Edit the records from the beginning through the line containing "text_box <number> [1362, 1046, 1500, 1090]", inclusive, so that "transcribe" becomes "write out" and nothing else changes. Return only those lines, without the pictures.

Extracted data entries
──────
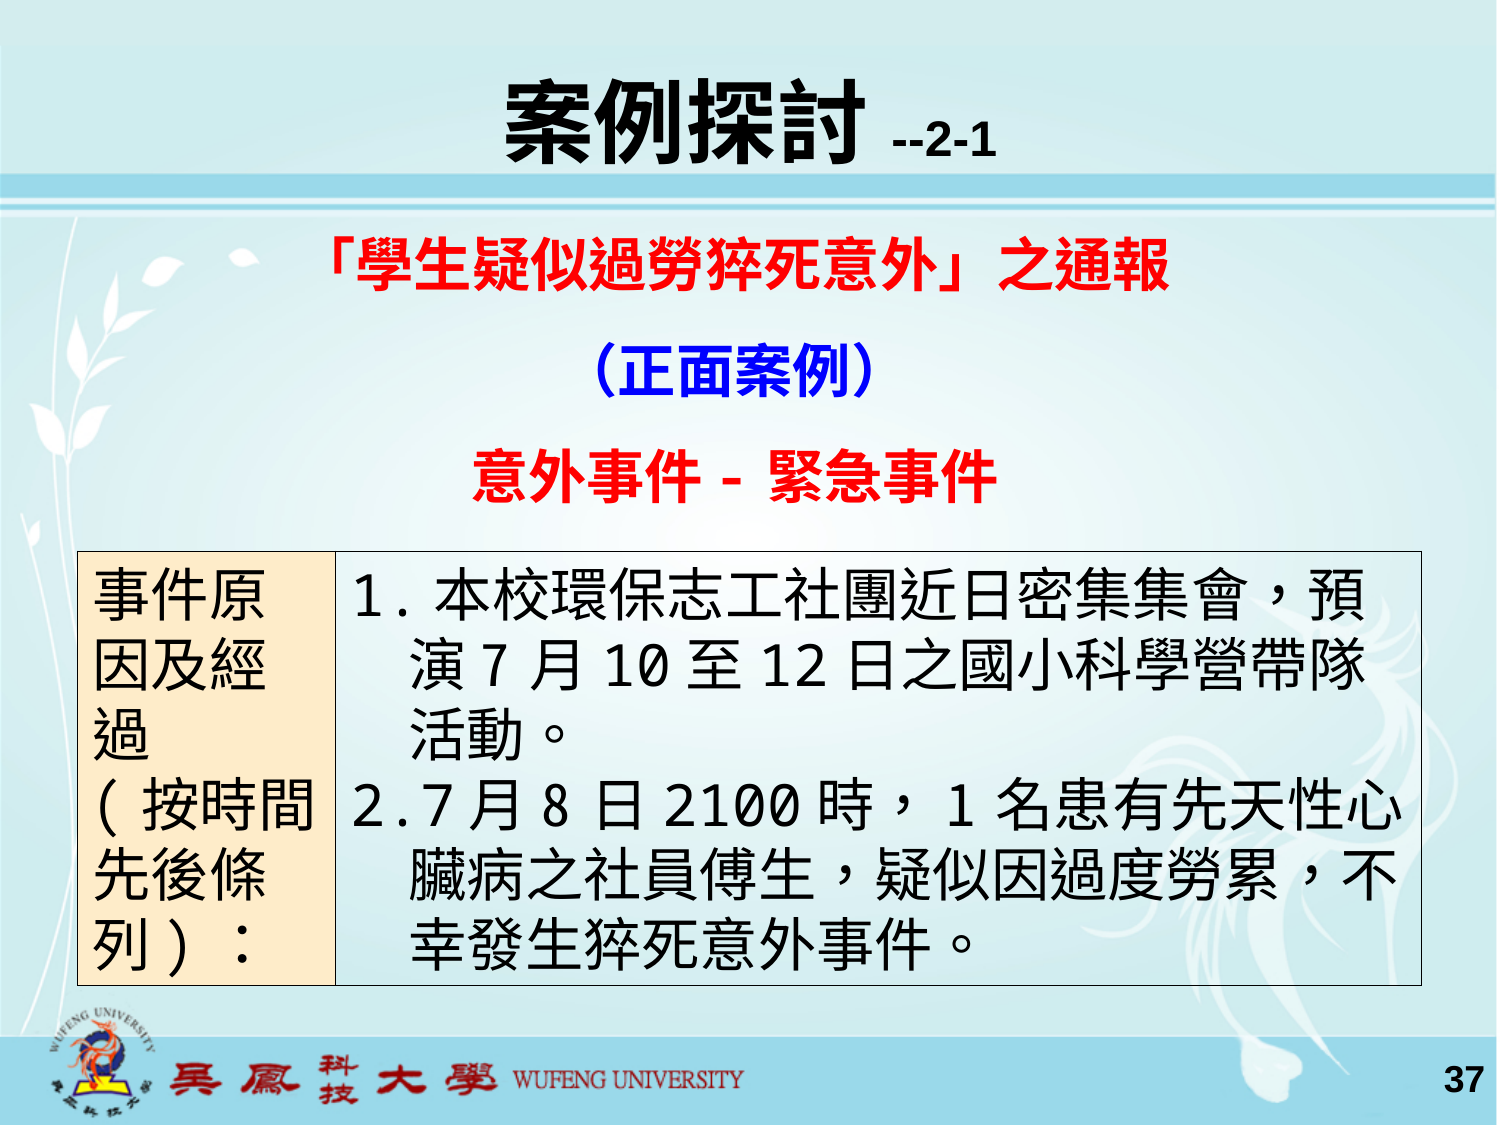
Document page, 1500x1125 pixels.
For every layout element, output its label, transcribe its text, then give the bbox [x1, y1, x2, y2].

picture [0, 0, 1500, 1125]
table_header 事件原因及經過 (按時間先後條列)： [78, 552, 335, 985]
text_box <number> [1362, 1046, 1500, 1090]
table_header 1.本校環保志工社團近日密集集會，預演7月10至12日之國小科學營帶隊活動。 2.7月8日2100時，1名患有先天性心臟病之社員傅生，疑似因過度勞累，不幸發生猝死意外事件。 [336, 552, 1421, 985]
text_box 案例探討--2-1 [112, 42, 1388, 197]
text_box 「學生疑似過勞猝死意外」之通報 （正面案例） 意外事件-緊急事件 [282, 220, 1187, 519]
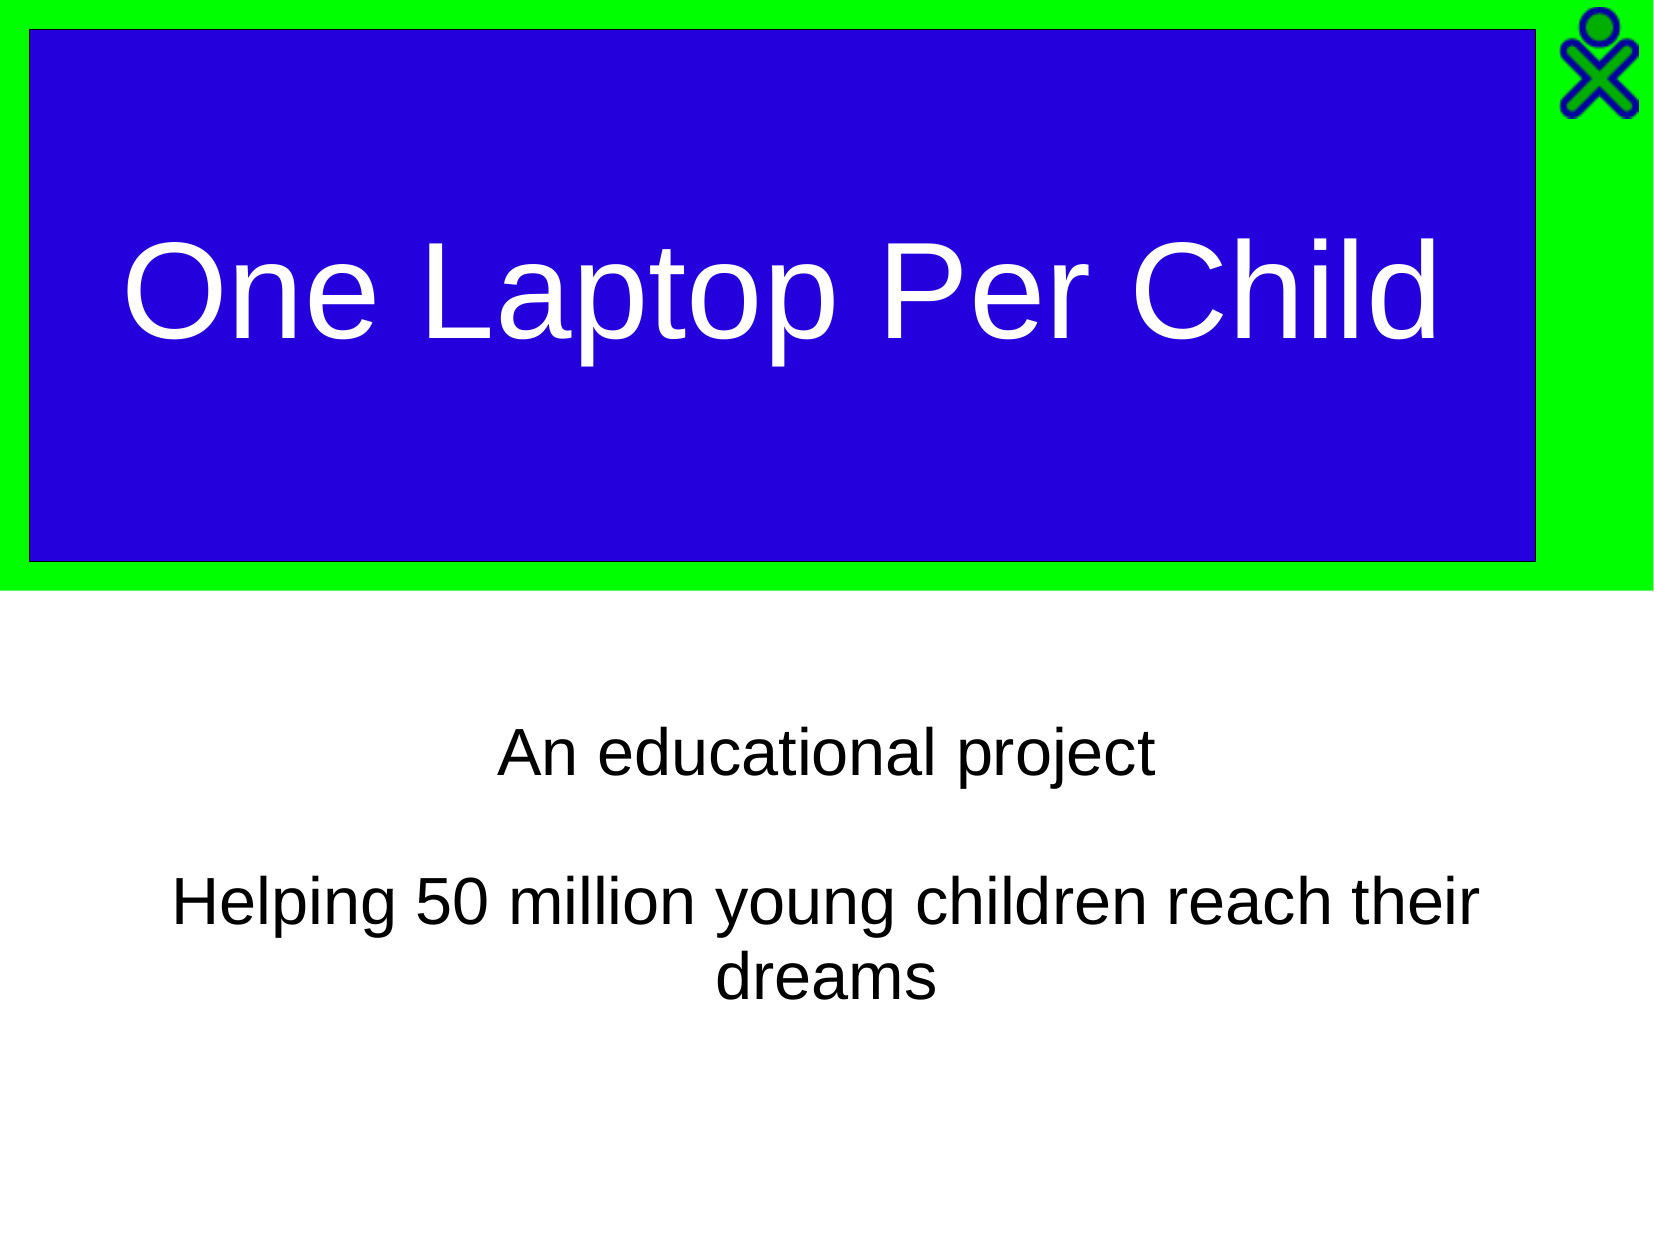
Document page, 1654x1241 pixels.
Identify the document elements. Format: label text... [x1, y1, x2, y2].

title One Laptop Per Child [59, 49, 1506, 532]
picture [1559, 7, 1639, 119]
subtitle An educational project Helping 50 million young children reach their dreams [82, 627, 1571, 1102]
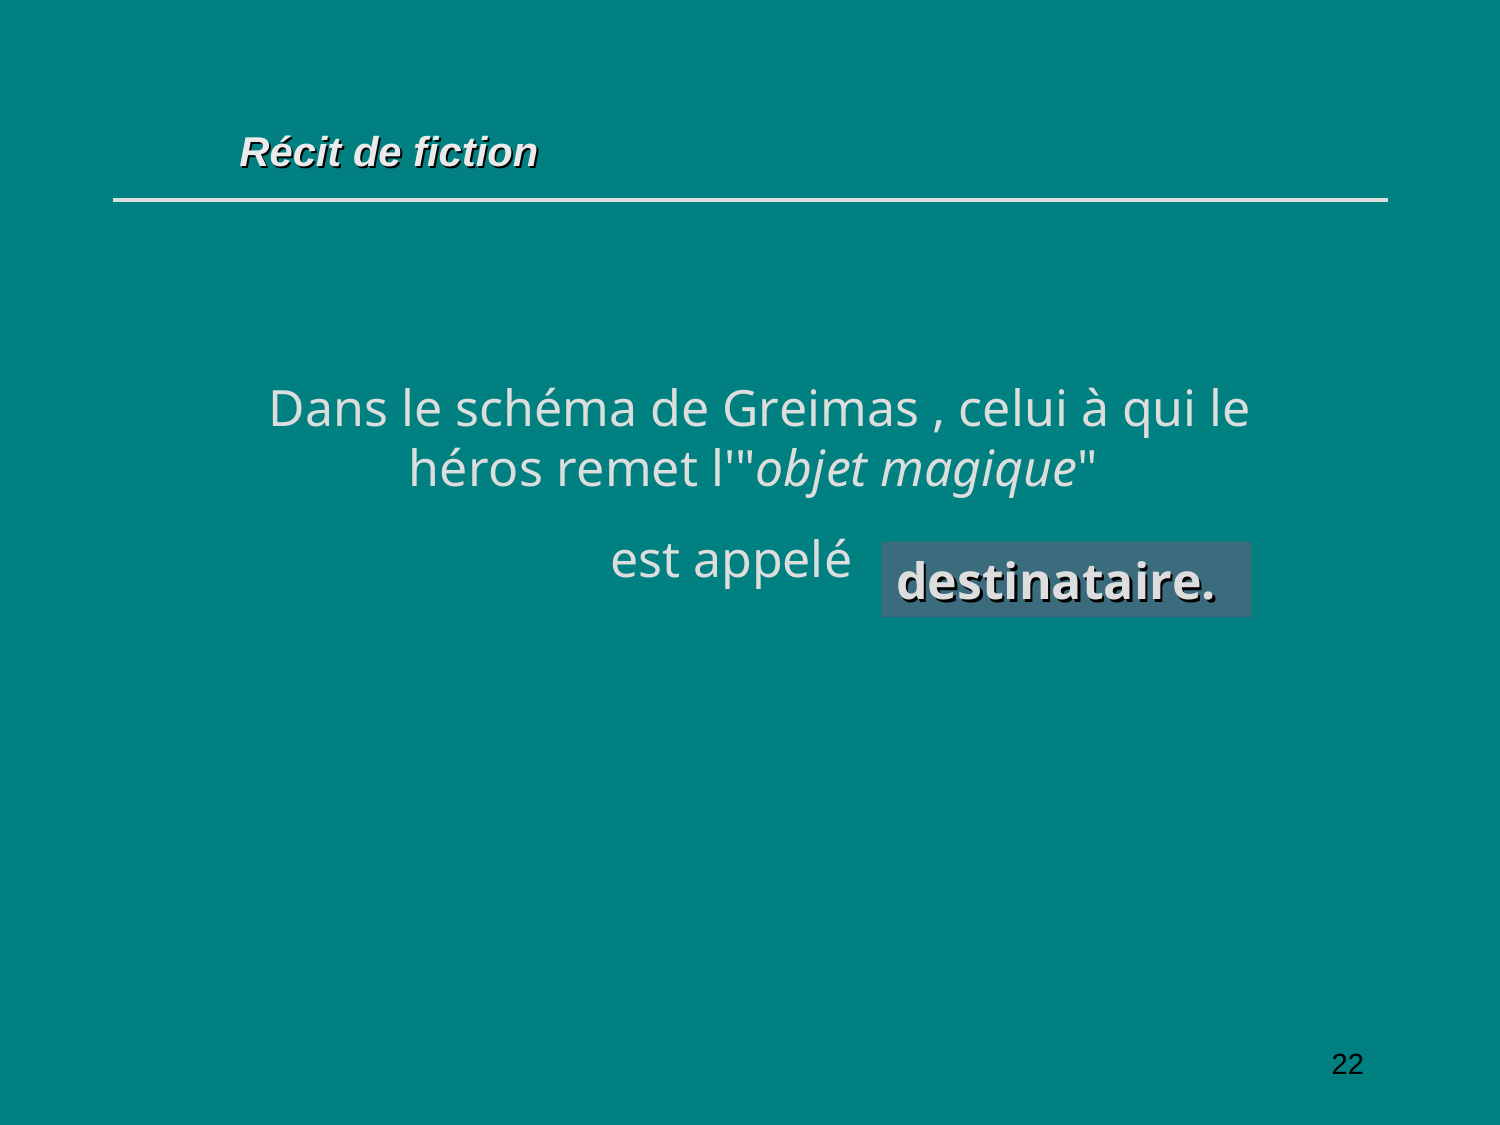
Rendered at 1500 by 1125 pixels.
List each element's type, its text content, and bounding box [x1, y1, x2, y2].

text_box destinataire. [881, 541, 1252, 618]
text_box Dans le schéma de Greimas , celui à qui le héros remet l'"objet magique" est appelé [182, 368, 1338, 596]
text_box Récit de fiction [224, 116, 554, 183]
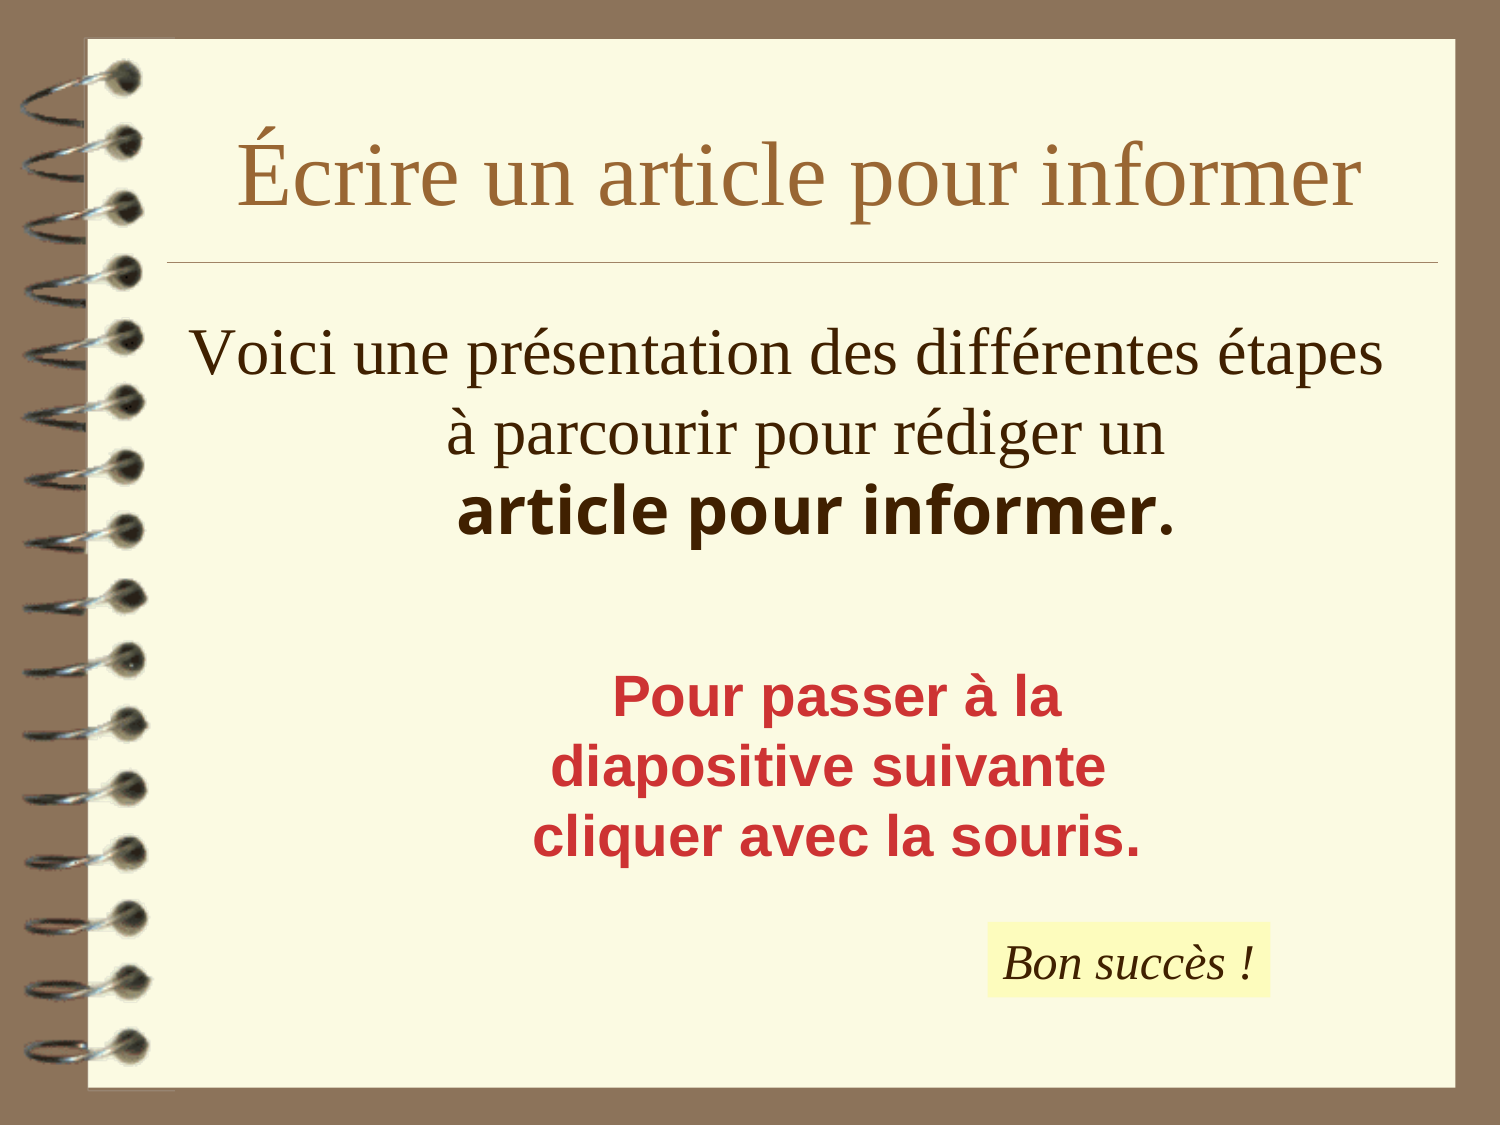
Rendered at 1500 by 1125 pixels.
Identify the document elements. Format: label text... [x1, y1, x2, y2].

picture [0, 0, 175, 1125]
text_box Bon succès ! [987, 921, 1271, 998]
list Voici une présentation des différentes étapes à parcourir pour rédiger un article pour informer. [162, 299, 1413, 650]
text_box Pour passer à la diapositive suivante cliquer avec la souris. [437, 649, 1238, 946]
title Écrire un article pour informer [162, 74, 1438, 263]
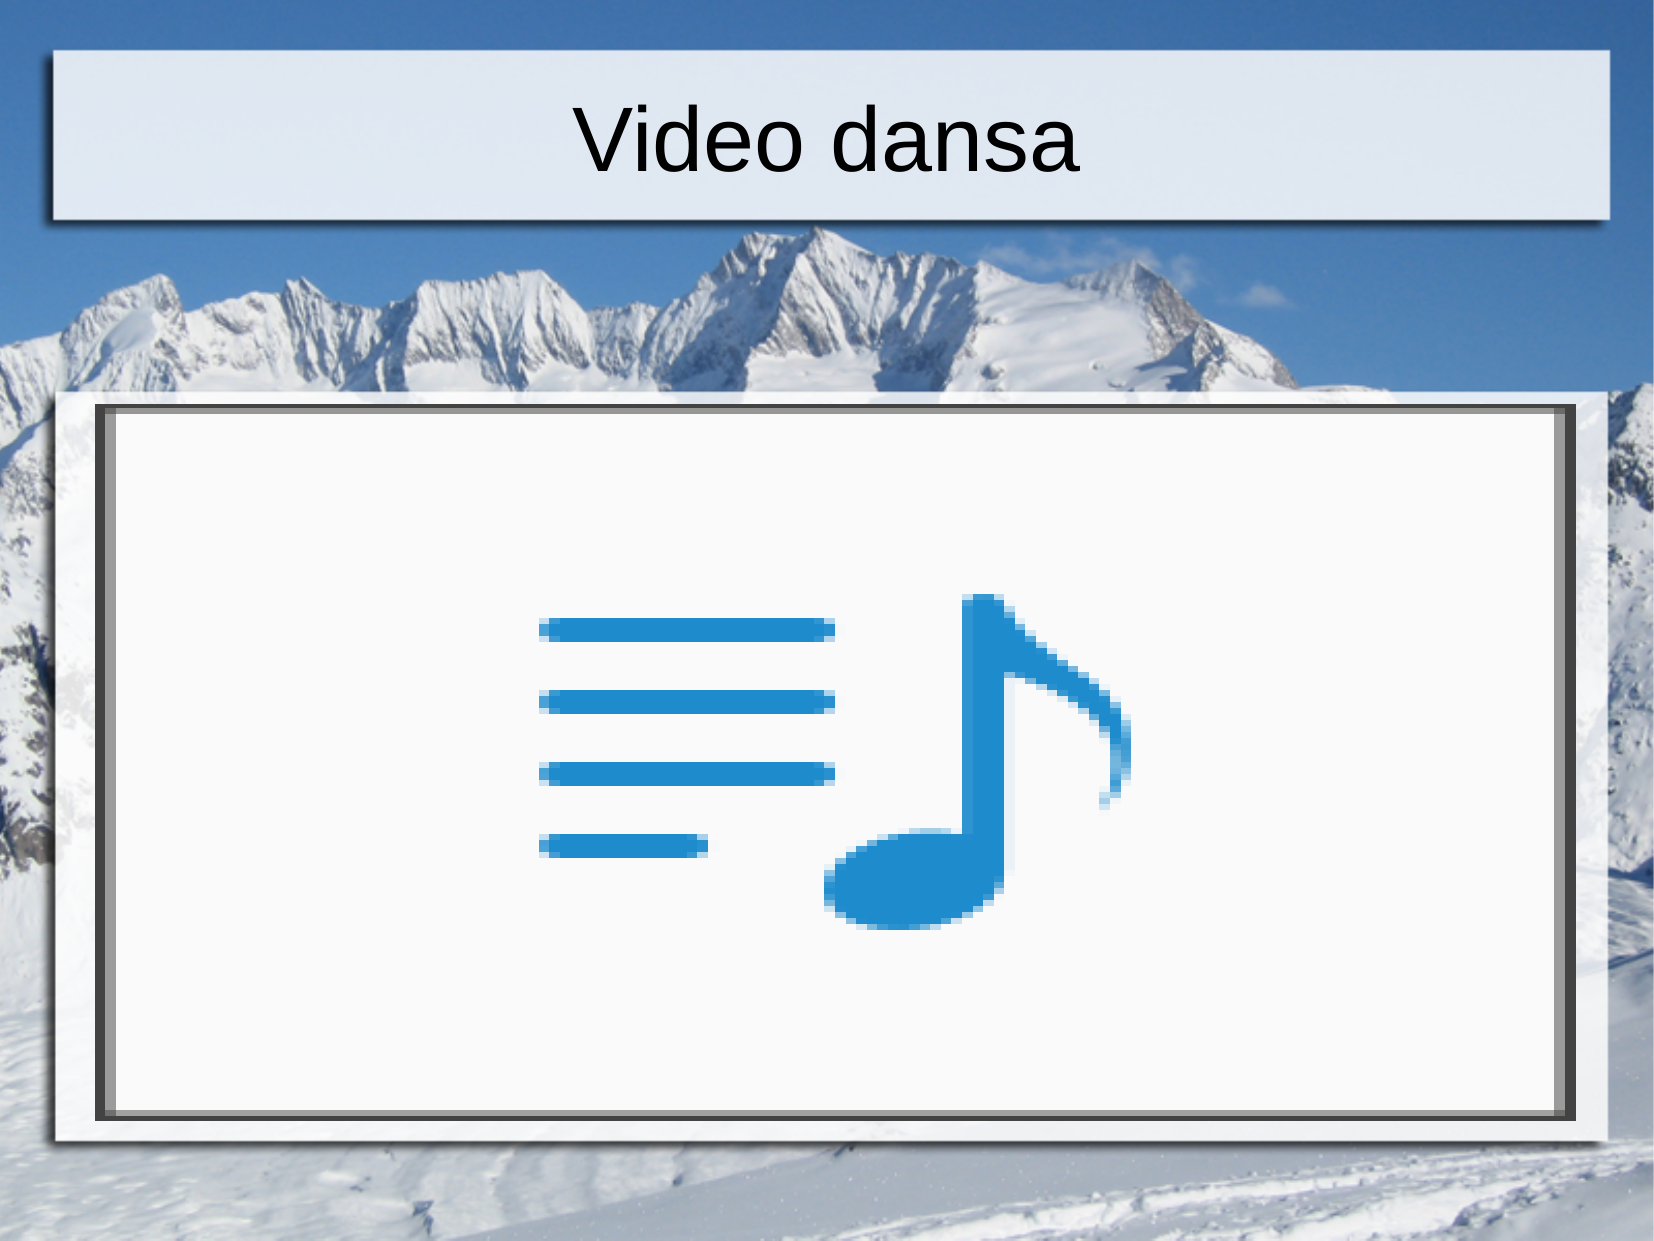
──────
Correct answer:
Document page, 1500x1125 pixels.
For every layout element, output its label, write out its text, then give the bbox [x1, y1, x2, y2].

picture [0, 0, 1500, 1125]
table_header 事件原因及經過 (按時間先後條列)： [78, 552, 335, 985]
text_box <number> [1362, 1046, 1500, 1090]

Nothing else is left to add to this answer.